::: RECORDS PROVIDED
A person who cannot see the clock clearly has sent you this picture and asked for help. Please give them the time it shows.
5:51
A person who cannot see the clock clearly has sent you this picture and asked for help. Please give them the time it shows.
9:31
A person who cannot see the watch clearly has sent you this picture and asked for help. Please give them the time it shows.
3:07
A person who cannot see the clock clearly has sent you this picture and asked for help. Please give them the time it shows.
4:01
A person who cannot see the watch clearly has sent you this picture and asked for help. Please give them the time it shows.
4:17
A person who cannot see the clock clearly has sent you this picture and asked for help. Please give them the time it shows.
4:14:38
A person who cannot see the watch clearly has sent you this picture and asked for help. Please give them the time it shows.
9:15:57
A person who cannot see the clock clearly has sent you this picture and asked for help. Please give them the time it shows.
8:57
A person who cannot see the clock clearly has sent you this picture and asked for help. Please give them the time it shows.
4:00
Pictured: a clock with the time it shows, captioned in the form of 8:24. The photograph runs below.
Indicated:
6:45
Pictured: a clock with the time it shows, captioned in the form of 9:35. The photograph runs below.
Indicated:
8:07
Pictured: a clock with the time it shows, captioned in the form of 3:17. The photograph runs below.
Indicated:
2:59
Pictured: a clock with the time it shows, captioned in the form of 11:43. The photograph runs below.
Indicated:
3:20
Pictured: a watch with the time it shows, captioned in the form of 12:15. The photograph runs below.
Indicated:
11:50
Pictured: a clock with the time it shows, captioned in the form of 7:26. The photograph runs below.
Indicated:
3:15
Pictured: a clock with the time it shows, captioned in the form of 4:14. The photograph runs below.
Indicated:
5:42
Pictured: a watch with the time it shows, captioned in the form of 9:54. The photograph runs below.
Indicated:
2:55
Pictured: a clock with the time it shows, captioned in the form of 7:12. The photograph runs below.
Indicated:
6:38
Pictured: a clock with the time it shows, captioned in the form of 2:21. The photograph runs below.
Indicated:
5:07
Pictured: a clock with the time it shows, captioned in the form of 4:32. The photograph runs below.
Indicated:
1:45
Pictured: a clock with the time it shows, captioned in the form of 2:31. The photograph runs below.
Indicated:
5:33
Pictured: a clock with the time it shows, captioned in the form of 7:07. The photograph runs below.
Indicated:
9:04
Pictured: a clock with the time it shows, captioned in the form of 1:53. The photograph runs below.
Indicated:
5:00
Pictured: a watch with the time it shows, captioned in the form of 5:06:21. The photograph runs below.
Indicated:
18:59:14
::::::
Swap "Indicated" for "Shown" in the material from the line containing "4:14. The photograph runs below." through the end, inclusive, and give those lines again with nothing else changed.

▶ **COMPLETED EXERCISE**:
Pictured: a clock with the time it shows, captioned in the form of 4:14. The photograph runs below.
Shown:
5:42
Pictured: a watch with the time it shows, captioned in the form of 9:54. The photograph runs below.
Shown:
2:55
Pictured: a clock with the time it shows, captioned in the form of 7:12. The photograph runs below.
Shown:
6:38
Pictured: a clock with the time it shows, captioned in the form of 2:21. The photograph runs below.
Shown:
5:07
Pictured: a clock with the time it shows, captioned in the form of 4:32. The photograph runs below.
Shown:
1:45
Pictured: a clock with the time it shows, captioned in the form of 2:31. The photograph runs below.
Shown:
5:33
Pictured: a clock with the time it shows, captioned in the form of 7:07. The photograph runs below.
Shown:
9:04
Pictured: a clock with the time it shows, captioned in the form of 1:53. The photograph runs below.
Shown:
5:00
Pictured: a watch with the time it shows, captioned in the form of 5:06:21. The photograph runs below.
Shown:
18:59:14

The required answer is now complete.